People have noticed that Keanu Reeves keeps his hands off women in photos

Keanu Reeves has built a reputation as a "good guy." Now, people are noticing the 54-year-old's niceness goes beyond his random acts of kindness — he also shows respect for women by keeping his hands off them in photos.

Stories about Reeves' selfless acts have circulated online for years. He once helped an entire bus full of stranded people. Legend has it that he gave a crew member on one of his movies $20,000, and drove a stranger home when her car broke down. The list goes on and on.

But when a Twitter user found several photos of the "John Wick" star hovering his hand a few inches away from the women he was posing with, the internet fell even more in love with the actor. Is Keanu intentionally not touching women's waists and the smalls of their backs? Many people believe the proof is in the pictures.

Photos of Reeves with several women — including Dolly Parton — show him avoiding making contact with his hands. Other photos for red carpets show the "Always Be My Maybe" star often keeps his hands visible, or in his pockets. The sleuth who first noticed Reeves' "no touching" trend said the actor does it because he's not taking any chance.

▸ **Written instruction 1**:
Write out the passage of the Keanu Reeves article that begins at the words "Keanu Reeves has" and stops after the words "them in photos.", with no changes.

Stored records:
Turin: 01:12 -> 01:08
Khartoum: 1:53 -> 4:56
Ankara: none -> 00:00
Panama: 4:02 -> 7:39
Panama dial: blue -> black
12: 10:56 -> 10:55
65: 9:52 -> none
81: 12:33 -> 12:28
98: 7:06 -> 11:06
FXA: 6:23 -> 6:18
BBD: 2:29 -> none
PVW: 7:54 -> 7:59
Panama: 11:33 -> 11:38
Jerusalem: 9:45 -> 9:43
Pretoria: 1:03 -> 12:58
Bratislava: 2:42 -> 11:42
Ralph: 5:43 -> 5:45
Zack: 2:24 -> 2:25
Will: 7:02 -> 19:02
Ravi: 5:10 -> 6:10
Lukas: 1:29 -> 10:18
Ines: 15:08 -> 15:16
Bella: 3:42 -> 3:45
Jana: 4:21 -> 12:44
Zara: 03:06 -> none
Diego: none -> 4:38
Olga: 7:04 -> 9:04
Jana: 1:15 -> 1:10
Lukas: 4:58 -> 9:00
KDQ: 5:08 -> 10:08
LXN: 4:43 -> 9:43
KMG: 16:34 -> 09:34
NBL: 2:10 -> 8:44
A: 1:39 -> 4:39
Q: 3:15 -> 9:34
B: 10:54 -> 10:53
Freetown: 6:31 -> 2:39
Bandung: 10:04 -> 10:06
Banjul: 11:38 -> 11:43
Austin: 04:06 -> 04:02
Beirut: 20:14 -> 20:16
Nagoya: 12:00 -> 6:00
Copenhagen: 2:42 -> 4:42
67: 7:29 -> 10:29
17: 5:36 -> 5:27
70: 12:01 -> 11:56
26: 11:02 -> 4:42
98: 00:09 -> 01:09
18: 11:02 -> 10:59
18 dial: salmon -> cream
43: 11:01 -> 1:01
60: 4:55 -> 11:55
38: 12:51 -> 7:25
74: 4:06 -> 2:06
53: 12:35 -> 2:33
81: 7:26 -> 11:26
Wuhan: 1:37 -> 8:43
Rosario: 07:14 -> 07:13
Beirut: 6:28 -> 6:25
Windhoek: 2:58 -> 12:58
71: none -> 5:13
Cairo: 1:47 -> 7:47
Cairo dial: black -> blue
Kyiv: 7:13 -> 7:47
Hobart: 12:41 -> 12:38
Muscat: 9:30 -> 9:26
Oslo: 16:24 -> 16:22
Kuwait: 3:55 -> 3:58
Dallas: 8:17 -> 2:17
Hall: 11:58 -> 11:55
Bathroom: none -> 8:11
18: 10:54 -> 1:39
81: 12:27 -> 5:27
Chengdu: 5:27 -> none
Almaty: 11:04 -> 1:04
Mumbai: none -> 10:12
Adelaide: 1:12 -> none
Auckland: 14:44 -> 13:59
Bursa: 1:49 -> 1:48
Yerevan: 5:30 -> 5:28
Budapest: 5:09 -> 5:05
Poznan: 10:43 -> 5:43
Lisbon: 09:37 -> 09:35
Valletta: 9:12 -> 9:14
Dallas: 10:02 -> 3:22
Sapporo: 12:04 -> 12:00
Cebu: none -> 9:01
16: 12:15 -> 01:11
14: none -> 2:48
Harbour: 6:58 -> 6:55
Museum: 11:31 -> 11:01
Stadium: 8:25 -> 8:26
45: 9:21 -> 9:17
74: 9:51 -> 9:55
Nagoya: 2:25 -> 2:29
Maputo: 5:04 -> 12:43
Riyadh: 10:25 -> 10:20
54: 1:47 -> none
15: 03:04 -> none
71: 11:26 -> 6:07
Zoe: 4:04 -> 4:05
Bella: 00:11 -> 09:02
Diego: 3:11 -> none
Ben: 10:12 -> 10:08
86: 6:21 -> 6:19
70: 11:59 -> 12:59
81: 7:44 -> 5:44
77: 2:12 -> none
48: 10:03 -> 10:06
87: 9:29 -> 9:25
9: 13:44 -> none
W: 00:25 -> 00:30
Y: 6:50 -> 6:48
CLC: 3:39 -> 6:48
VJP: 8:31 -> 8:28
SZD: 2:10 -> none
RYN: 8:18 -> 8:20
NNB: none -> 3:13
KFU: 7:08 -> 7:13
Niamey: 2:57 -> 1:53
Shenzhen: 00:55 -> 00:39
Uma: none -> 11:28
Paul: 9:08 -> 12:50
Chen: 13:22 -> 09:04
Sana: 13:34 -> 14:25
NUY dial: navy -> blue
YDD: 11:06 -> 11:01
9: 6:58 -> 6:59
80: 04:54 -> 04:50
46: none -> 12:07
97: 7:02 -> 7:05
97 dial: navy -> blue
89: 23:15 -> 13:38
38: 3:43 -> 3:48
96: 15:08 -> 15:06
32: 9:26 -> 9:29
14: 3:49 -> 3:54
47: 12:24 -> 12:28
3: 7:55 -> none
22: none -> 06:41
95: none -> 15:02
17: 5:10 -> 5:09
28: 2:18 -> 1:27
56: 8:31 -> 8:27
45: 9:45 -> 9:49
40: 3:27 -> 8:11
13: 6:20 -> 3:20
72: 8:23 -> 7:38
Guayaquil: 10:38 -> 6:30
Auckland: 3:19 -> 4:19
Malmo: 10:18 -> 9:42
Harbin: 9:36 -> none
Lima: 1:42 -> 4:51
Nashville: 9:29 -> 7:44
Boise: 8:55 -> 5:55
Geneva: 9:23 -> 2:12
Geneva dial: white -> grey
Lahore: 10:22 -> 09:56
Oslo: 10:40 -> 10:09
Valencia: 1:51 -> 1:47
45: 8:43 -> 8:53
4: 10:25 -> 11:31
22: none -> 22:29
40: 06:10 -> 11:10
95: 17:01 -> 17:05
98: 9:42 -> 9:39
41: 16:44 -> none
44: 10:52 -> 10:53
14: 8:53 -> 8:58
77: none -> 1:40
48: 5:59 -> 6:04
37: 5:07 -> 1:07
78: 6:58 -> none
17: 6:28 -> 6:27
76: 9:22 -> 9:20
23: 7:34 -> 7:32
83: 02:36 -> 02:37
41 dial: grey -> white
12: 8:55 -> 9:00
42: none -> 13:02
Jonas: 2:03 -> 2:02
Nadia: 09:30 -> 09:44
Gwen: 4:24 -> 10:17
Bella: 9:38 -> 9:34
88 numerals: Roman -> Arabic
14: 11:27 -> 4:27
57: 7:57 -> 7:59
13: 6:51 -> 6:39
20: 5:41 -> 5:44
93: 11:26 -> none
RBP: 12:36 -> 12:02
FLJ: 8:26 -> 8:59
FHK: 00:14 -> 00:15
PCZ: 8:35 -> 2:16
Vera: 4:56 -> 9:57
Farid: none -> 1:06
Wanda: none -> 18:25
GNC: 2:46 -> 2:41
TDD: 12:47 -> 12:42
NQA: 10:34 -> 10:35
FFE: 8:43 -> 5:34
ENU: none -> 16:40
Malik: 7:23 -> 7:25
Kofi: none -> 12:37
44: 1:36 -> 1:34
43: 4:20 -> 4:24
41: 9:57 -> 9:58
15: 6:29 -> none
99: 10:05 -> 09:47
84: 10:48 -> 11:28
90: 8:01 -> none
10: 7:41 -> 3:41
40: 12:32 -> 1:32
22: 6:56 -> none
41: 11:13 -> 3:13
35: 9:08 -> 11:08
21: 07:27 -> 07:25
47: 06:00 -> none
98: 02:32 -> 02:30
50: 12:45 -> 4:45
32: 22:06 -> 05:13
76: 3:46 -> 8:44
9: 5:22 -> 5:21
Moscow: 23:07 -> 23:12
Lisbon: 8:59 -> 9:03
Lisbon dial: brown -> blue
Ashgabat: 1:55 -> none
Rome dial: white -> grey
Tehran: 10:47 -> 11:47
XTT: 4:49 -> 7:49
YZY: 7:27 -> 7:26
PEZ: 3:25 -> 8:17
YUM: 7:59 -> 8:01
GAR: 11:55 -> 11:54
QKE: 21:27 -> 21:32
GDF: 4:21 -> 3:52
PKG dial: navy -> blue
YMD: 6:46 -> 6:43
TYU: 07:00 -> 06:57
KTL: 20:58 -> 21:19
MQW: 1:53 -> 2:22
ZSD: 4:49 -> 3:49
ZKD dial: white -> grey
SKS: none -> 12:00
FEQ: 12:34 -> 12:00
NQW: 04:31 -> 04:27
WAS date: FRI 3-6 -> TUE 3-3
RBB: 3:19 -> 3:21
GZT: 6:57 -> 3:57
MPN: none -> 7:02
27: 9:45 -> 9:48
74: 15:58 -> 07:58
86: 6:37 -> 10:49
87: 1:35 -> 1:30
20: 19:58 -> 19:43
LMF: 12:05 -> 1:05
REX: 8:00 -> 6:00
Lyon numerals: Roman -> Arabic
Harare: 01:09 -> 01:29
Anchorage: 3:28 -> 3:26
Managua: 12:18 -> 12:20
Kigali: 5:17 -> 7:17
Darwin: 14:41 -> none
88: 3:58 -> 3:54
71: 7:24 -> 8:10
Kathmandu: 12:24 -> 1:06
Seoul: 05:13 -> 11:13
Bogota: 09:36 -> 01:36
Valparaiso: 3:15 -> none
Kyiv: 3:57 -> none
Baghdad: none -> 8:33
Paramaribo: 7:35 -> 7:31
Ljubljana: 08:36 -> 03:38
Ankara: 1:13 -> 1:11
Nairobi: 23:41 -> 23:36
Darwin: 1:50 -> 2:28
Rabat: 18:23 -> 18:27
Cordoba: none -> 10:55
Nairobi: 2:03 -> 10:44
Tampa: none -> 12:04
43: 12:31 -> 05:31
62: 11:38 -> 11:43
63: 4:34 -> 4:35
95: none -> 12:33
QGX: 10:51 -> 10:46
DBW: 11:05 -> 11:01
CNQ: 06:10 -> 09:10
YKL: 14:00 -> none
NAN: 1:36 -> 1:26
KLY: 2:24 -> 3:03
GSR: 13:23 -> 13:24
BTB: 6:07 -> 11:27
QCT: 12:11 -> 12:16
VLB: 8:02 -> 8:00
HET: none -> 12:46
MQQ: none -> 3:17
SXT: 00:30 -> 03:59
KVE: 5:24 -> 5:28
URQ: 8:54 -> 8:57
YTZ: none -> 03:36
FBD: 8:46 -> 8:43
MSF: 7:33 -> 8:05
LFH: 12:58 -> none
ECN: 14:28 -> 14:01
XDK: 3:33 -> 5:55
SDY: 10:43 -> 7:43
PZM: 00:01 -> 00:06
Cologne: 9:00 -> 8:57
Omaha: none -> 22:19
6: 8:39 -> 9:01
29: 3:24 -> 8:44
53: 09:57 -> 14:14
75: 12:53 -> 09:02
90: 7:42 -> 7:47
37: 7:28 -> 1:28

▸ **Written instruction 2**:
Show every line of the records that contains the string "Lisbon", matching its case exactly.

▸ **Exercise solution 1**:
Keanu Reeves has built a reputation as a "good guy." Now, people are noticing the 54-year-old's niceness goes beyond his random acts of kindness — he also shows respect for women by keeping his hands off them in photos.

▸ **Exercise solution 2**:
Lisbon: 09:37 -> 09:35
Lisbon: 8:59 -> 9:03
Lisbon dial: brown -> blue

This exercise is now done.